Le PCF tente de reprendre l’offensive en mobilisant contre la vie chère et en dénonçant l’alignement du MRP et de la SFIO sur l’impérialisme américain. Ainsi peut-il redevenir le premier parti de France avec 28,6 % des exprimés aux élections législatives. Se déclarant prêt à assumer la direction du pays. Maurice Thorez accorde alors la célèbre interview au Times publiée le 18 novembre. On n’en retient souvent que la formule : « Les progrès de la démocratie dans le monde [...] permettent d’envisager pour la marche au socialisme d’autres chemins que celui suivi par les communistes russes. » L’idée de la diversité des voies n’est pas neuve pour des dirigeants communistes, mais c’est la première fois que le secrétaire général du PCF évoque « la marche au socialisme » pour la France. Certes, il précise qu’il ne s’agit pas d’appliquer « un programme strictement communiste » par « une transformation radicale du régime actuel de la propriété », mais un « programme démocratique » au moyen de « nationalisations démocratiques » dans « le cadre du système parlementaire qu’il a contribué à rétablir ».
Cette clarification bien trop tardive ne suffit pas à infléchir la SFIO et le MRP qui envisagent déjà une « troisième voie » excluant gaullistes et communistes. Prétextant du soutien apporté par le PCF à la grève des usines Renault lancée par des trotskistes, les ministres communistes sont révoqués le 5 mai 1947. Au grand soulagement de nombreux militants écartelés entre bataille de la production et défense des revendications ! Dès les grandes grèves de 1947-1948, ils réactiveront les pratiques « classe contre classe ».

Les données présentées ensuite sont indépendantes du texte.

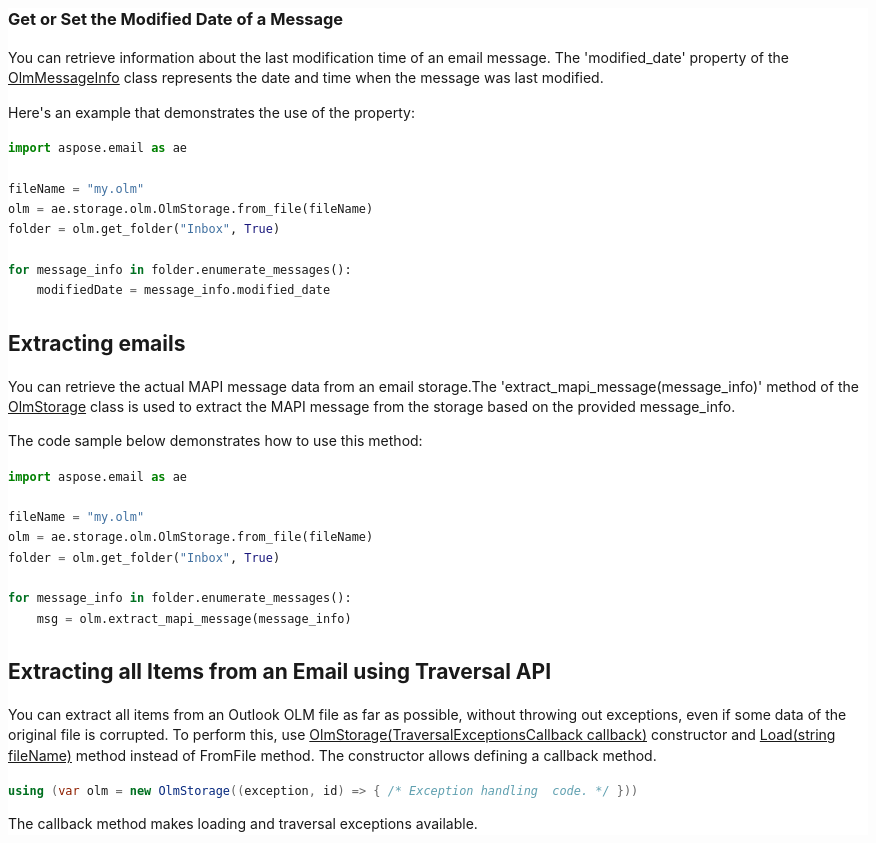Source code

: ### **Get or Set the Modified Date of a Message**

You can retrieve information about the last modification time of an email message. The 'modified_date' property of the [OlmMessageInfo](https://reference.aspose.com/email/python-net/aspose.email.storage.olm/olmmessageinfo/#olmmessageinfo-class) class represents the date and time when the message was last modified. 

Here's an example that demonstrates the use of the property:

```py
import aspose.email as ae

fileName = "my.olm"
olm = ae.storage.olm.OlmStorage.from_file(fileName)
folder = olm.get_folder("Inbox", True)

for message_info in folder.enumerate_messages():
    modifiedDate = message_info.modified_date
```

## **Extracting emails**

You can retrieve the actual MAPI message data from an email storage.The 'extract_mapi_message(message_info)' method of the [OlmStorage](https://reference.aspose.com/email/python-net/aspose.email.storage.olm/olmstorage/#olmstorage-class) class is used to extract the MAPI message from the storage based on the provided message_info.  

The code sample below demonstrates how to use this method:

```py
import aspose.email as ae

fileName = "my.olm"
olm = ae.storage.olm.OlmStorage.from_file(fileName)
folder = olm.get_folder("Inbox", True)

for message_info in folder.enumerate_messages():
    msg = olm.extract_mapi_message(message_info)
```

## **Extracting all Items from an Email using Traversal API**

You can extract all items from an Outlook OLM file as far as possible, without throwing out exceptions, even if some data of the original file is corrupted. To perform this, use [OlmStorage(TraversalExceptionsCallback callback)](https://reference.aspose.com/email/net/aspose.email.storage.olm/olmstorage/#constructors) constructor and [Load(string fileName)](https://reference.aspose.com/email/net/aspose.email.storage.olm/olmstorage/load/#load_1) method instead of FromFile method. The constructor allows defining a callback method.

```cs
using (var olm = new OlmStorage((exception, id) => { /* Exception handling  code. */ }))
```
The callback method makes loading and traversal exceptions available.
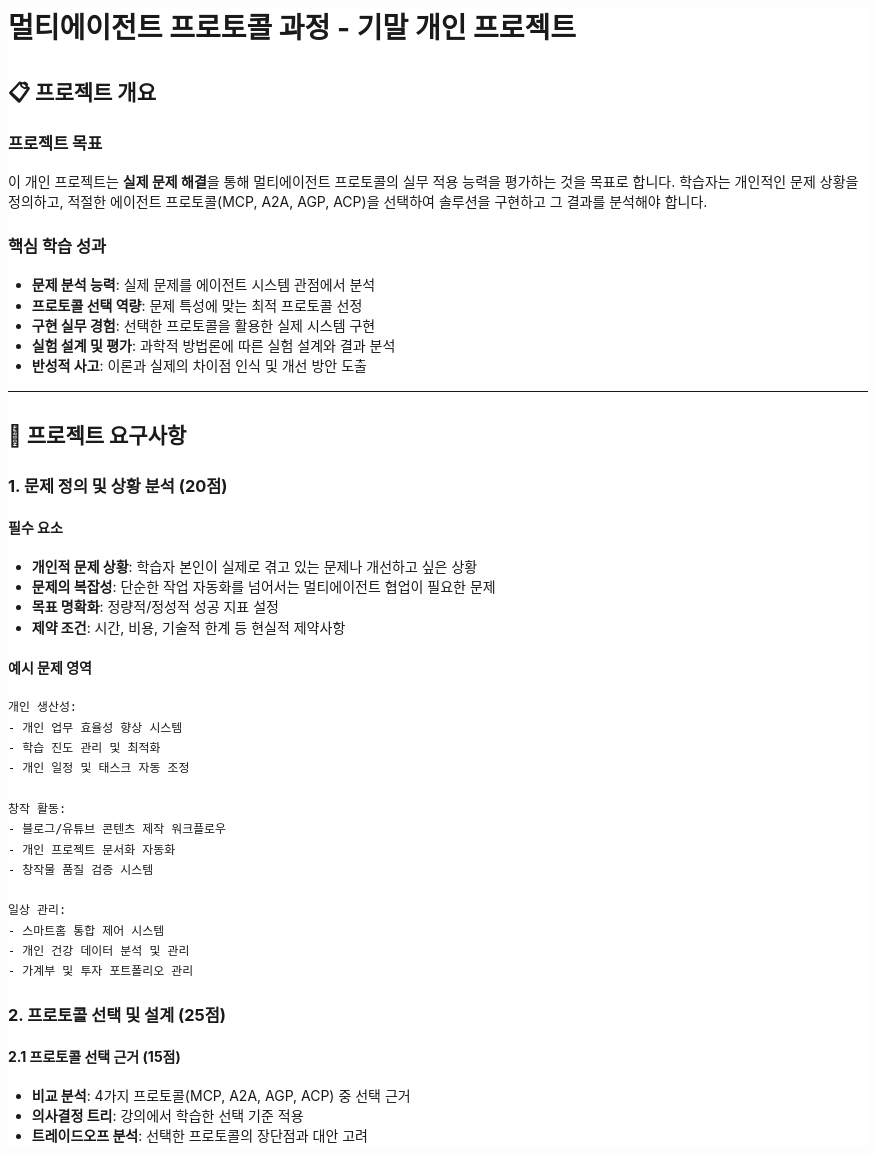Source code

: # 멀티에이전트 프로토콜 과정 - 기말 개인 프로젝트

## 📋 프로젝트 개요

### 프로젝트 목표
이 개인 프로젝트는 **실제 문제 해결**을 통해 멀티에이전트 프로토콜의 실무 적용 능력을 평가하는 것을 목표로 합니다. 학습자는 개인적인 문제 상황을 정의하고, 적절한 에이전트 프로토콜(MCP, A2A, AGP, ACP)을 선택하여 솔루션을 구현하고 그 결과를 분석해야 합니다.

### 핵심 학습 성과
- **문제 분석 능력**: 실제 문제를 에이전트 시스템 관점에서 분석
- **프로토콜 선택 역량**: 문제 특성에 맞는 최적 프로토콜 선정
- **구현 실무 경험**: 선택한 프로토콜을 활용한 실제 시스템 구현
- **실험 설계 및 평가**: 과학적 방법론에 따른 실험 설계와 결과 분석
- **반성적 사고**: 이론과 실제의 차이점 인식 및 개선 방안 도출

---

## 🎯 프로젝트 요구사항

### 1. 문제 정의 및 상황 분석 (20점)

#### 필수 요소
- **개인적 문제 상황**: 학습자 본인이 실제로 겪고 있는 문제나 개선하고 싶은 상황
- **문제의 복잡성**: 단순한 작업 자동화를 넘어서는 멀티에이전트 협업이 필요한 문제
- **목표 명확화**: 정량적/정성적 성공 지표 설정
- **제약 조건**: 시간, 비용, 기술적 한계 등 현실적 제약사항

#### 예시 문제 영역
```
개인 생산성:
- 개인 업무 효율성 향상 시스템
- 학습 진도 관리 및 최적화
- 개인 일정 및 태스크 자동 조정

창작 활동:
- 블로그/유튜브 콘텐츠 제작 워크플로우
- 개인 프로젝트 문서화 자동화
- 창작물 품질 검증 시스템

일상 관리:
- 스마트홈 통합 제어 시스템
- 개인 건강 데이터 분석 및 관리
- 가계부 및 투자 포트폴리오 관리
```

### 2. 프로토콜 선택 및 설계 (25점)

#### 2.1 프로토콜 선택 근거 (15점)
- **비교 분석**: 4가지 프로토콜(MCP, A2A, AGP, ACP) 중 선택 근거
- **의사결정 트리**: 강의에서 학습한 선택 기준 적용
- **트레이드오프 분석**: 선택한 프로토콜의 장단점과 대안 고려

La nouvelle stratégie de la voie française au socialisme est restée incomprise de beaucoup de communistes. La direction tenta d’expliquer tardivement que « l’avantage de la démocratie populaire, c’est qu’elle rend possible le passage au socialisme sans recours à la dictature du prolétariat » (10 février 1947). Mais Thorez resta ambigu quand il la définit comme « le pouvoir exercé au nom de la classe ouvrière et du peuple par un parti communiste qui peut s’associer avec d’autres partis ». Entre le régime soviétique et la démocratie socialiste, la différence serait de forme politique, pas de nature de classe.
On ne peut donc penser que le PCF a sous-estimé ses forces et surestimé celles de ses adversaires, comme Jdanov le lui reprocha en septembre 1947, inspiré par les lettres secrètes d’André Marty à Staline. On peut affirmer au contraire que le PCF a surestimé sa capacité à dominer les réformistes et a sous-estimé la virulence de l’anticommunisme et de l’antisoviétisme. Parti national plus que parti de lutte des classes, il n’a pas su rendre crédible dès 1945 une voie française au socialisme démocratique.

Jean-Paul Scot est historien. Il est titulaire honoraire de la chaire supérieure d’histoire du lycée Lakanal (Sceaux).